The social networking accounts like Facebook, Twitter , Snapchat , YouTube, Vine and all others they can be reviewed by the admissions offices of universities and what they find there can impact positively or negatively the perception they may have of your children . We tell you what universities want to see and what not.

Should my child delete his account or make it private?

Private Make it is always a good idea . In most social networks, a private account will not appear in searches and will limit your child’s fingerprint (how much information is available on the internet). However, you do not have to delete your accounts, as universities expect you to have them.
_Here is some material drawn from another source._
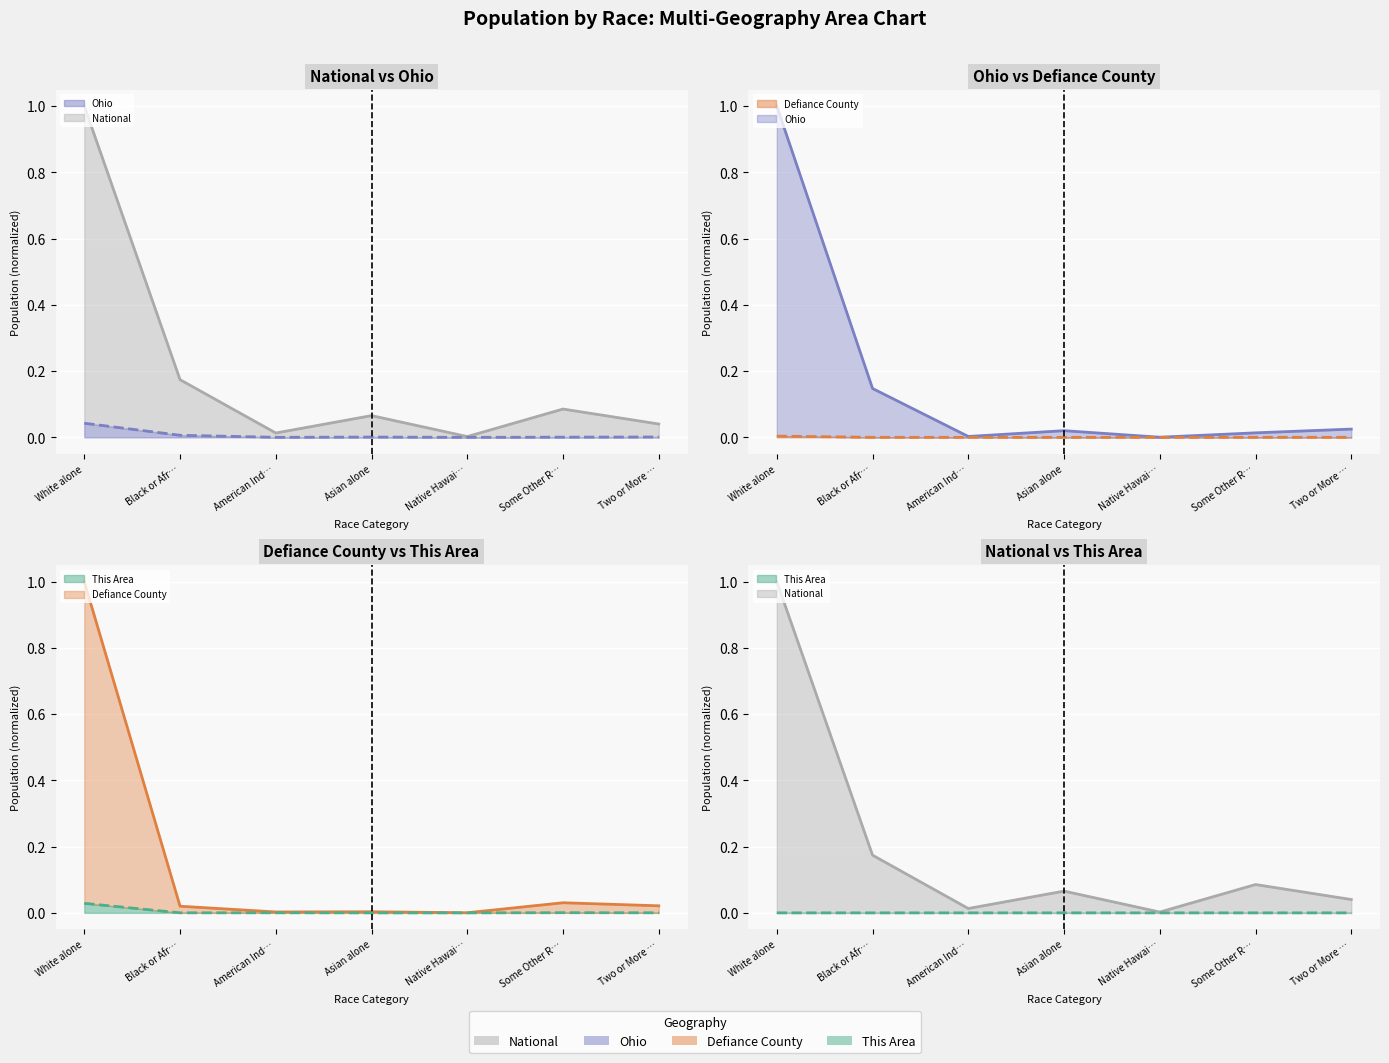

In National (line), how many points are higher than both neighbors (excluding endpoints)?

2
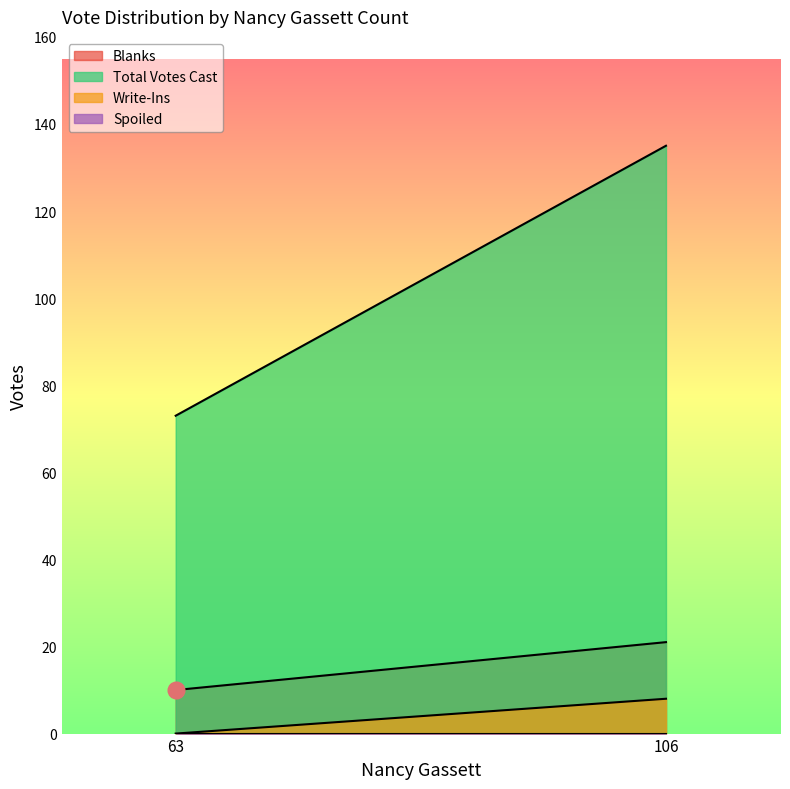

The Write-Ins series shows 8 at 106. True or false?

True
Should I delete all your holiday photos?

No, universities want to see that your child is a complete person and a healthy social life. What could harm the publications that reflect who is not able to make good decisions . It’s a good idea to remove all photos that contain inappropriate content such as alcoholic beverages, sexy things and rudeness. Although it may sound obvious, it is also important to eliminate hostile or negative discussions about the university to which you are applying.

The university in which you are interested contacted him through Facebook Does that mean that is relaxed and will not mind his “teenage stuff”?
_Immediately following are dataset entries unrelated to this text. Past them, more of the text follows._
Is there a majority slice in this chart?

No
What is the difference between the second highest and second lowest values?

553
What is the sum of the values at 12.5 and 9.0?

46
No, college marketing departments use social media to attract teenagers (and maybe to look like ‘alcohol’ as well), but you have to be careful. Responding through social networks (instead of by email) may allow you to view your account, so tell your child to make sure that it is a reflection of who you are before you begin the process.
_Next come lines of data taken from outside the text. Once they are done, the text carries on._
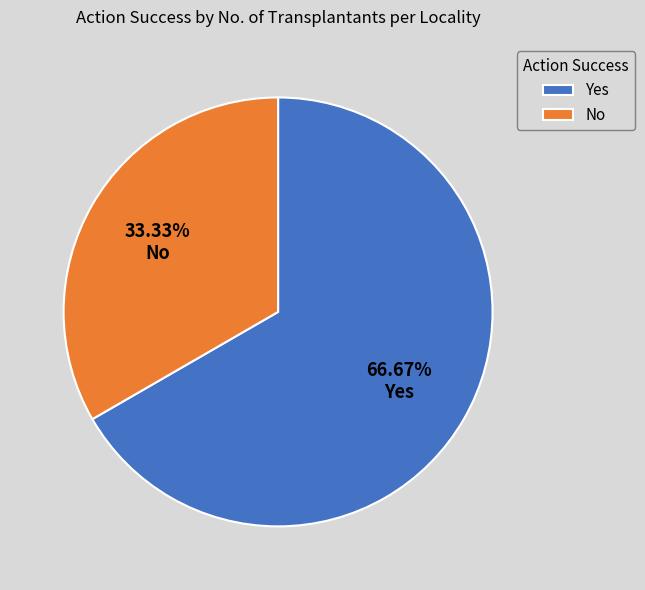

Rank the categories by value from highest to lowest.

Yes, No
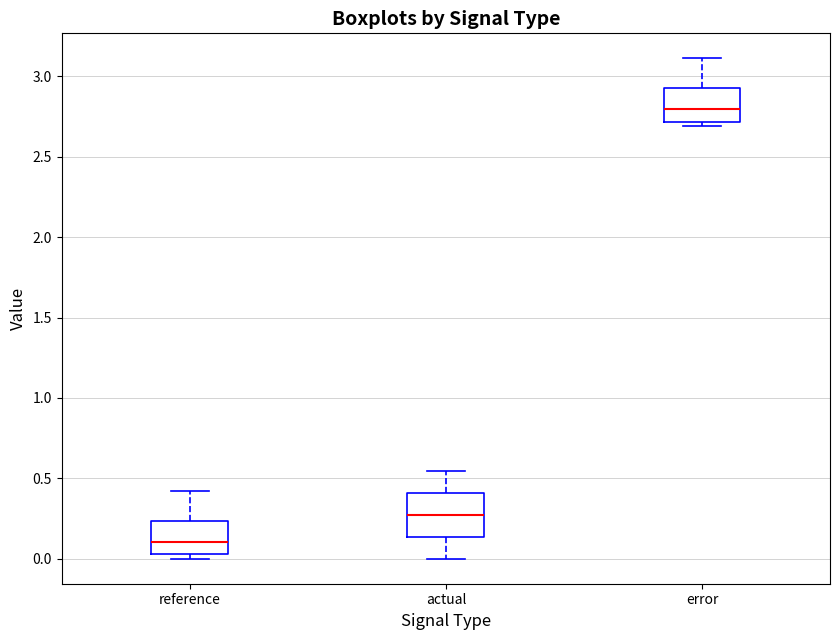

Which box has the lowest median line?

reference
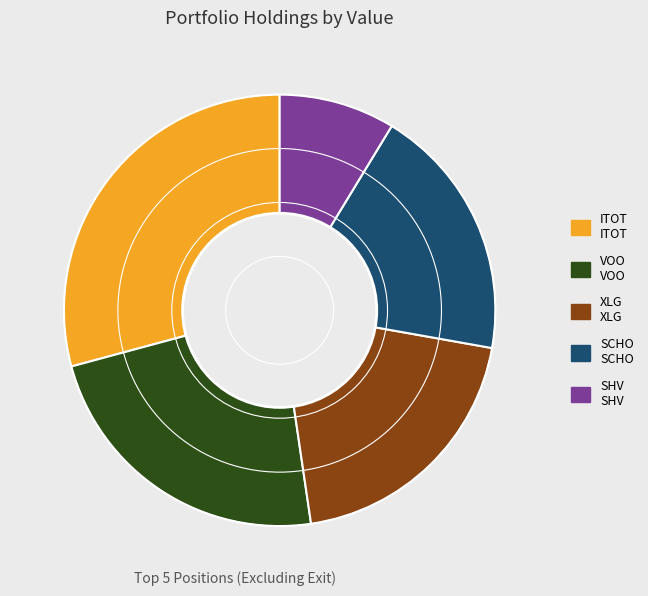

Is there a majority slice in this chart?

No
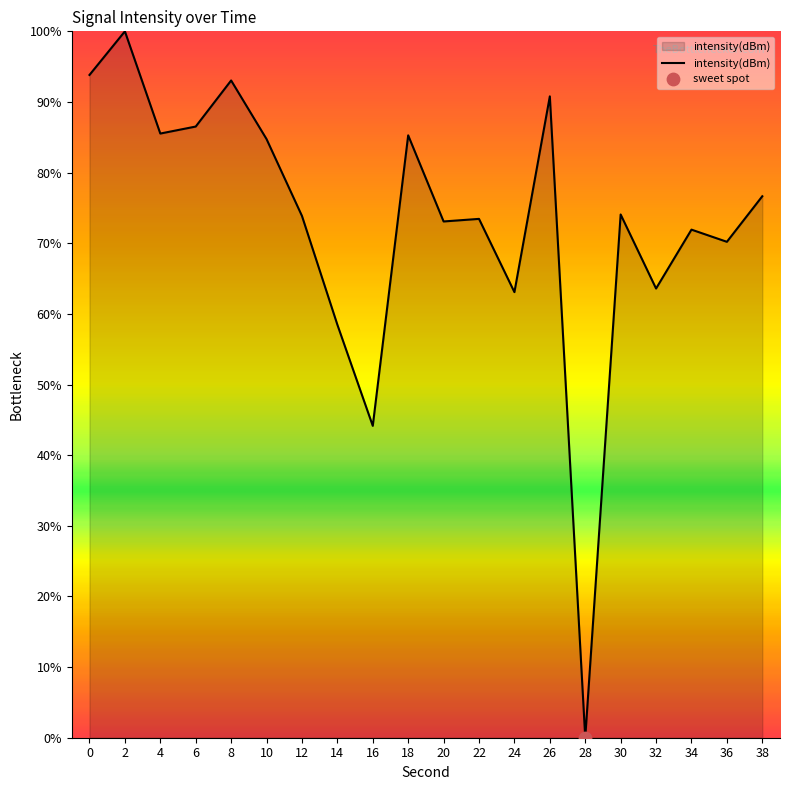

Which has a higher value, 12 or 8?

8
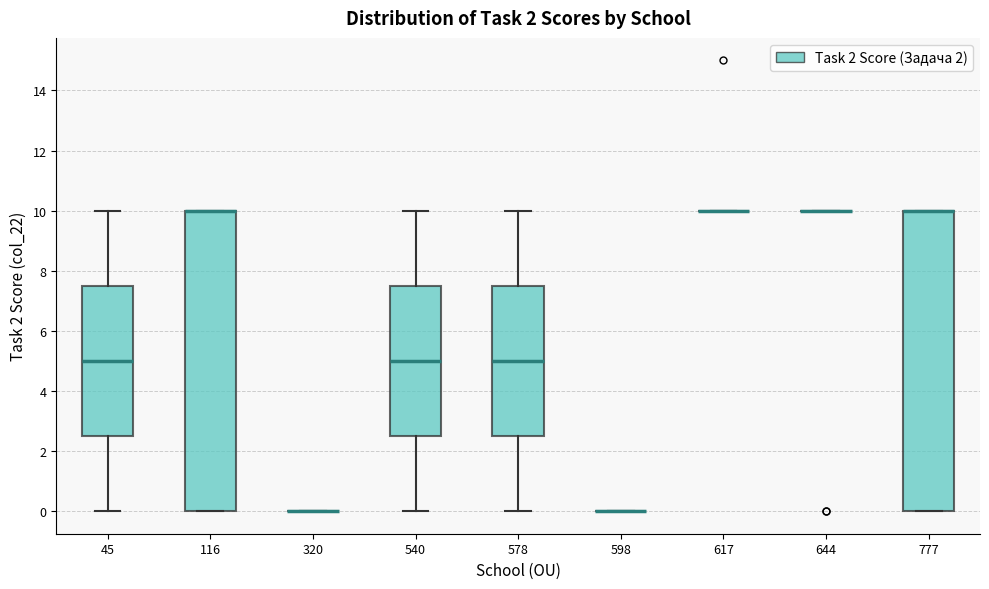

Reading left to right, transcribe this box plot: for each box, give where its median line is, the range the box spans, and where its two whiskers end, as read against the y-axis. The values are not printed on the chart, so give them approximately, as read against the axis.

45: median 5.0, box 2.6 to 7.6, whiskers 0.0 to 10.0
116: median 10.0 (drawn on the box's upper edge), box 0.0 to 10.0, whiskers 0.0 to 10.0
320: box collapsed to a line at 0.0, whiskers 0.0 to 0.0
540: median 5.0, box 2.6 to 7.6, whiskers 0.0 to 10.0
578: median 5.0, box 2.6 to 7.6, whiskers 0.0 to 10.0
598: box collapsed to a line at 0.0, whiskers 0.0 to 0.0
617: box collapsed to a line at 10.0, whiskers 10.0 to 10.0
644: box collapsed to a line at 10.0, whiskers 10.0 to 10.0
777: median 10.0 (drawn on the box's upper edge), box 0.0 to 10.0, whiskers 0.0 to 10.0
My son has intense discussions in webpage forums Can that hurt him?

It is possible, if you used the same username you use on other public social networks and there is a history of these discussions, these may appear when searching Google. You can not travel to the past and change what you say, so tell him to make sure his name is clean. If you like to debate in public forums remind him that he should always do so constructively and cordially.

Can the strange things that gives ‘I like’ seen as something negative?

Probably not, unless it is something illegal, antisocial or disturbing and an important part of your recent news.

Can the university see in a negative way that it follows controversial public figures on the networks?

It is difficult for them to see this negatively unless the majority of the people they follow are very extreme and controversial. This could prove that it is not open to other points of view, which can be problematic in the university. If you are interested in a topic, tell it to seek different opinions. You can also follow influential people on topics that interest you, including the universities for which you are applying. This will help you learn about this subject and if the university realizes it will show that you are committed to their learning and very interested in that particular university.

What can make you believe that a university did not accept it unfairly because of its social networks?

As universities receive many applications from eligible candidates, they check social networks to see who they favor, not to see what dirty rags they get. Maybe the social networks of another student fit more with the university, but if you think there is something on Facebook that is affecting you, you can contact the university and ask if that is the case.

Can your likes, followers and other indicators of popularity on the networks help you or affect you in the admission process?

If you have a specific passion, say music, photography or anything else and have cultivated an active audience in the networks, that’s an advantage. The university will see that it has ambition and initiative. On the other hand, you may not even consider whether you have an audience following typical teen topics like memes and videos of cats, but it’s not something that will play against you.

You should build their networks specifically for universities to like?

Some universities are interested in seeing that social networks look like a resume so you can ask the admission office how important this is for them. But broadly speaking, their networks should reflect who they are, (well, maybe a slightly more sophisticated version), but it’s important not to overdo it on their successes, as the universities check that awards and achievements are true. Your child may not be happy at a college that chooses it based on a fake version of him, but he must show that he wants to impress anyone who is following him.

The author is an expert on occupational training and a prolific writer who writes extensively on Business, technology, and education. He can be contacted for professional advice in matters related with occupation and training on his blog Communal Business and Your Business Magazine.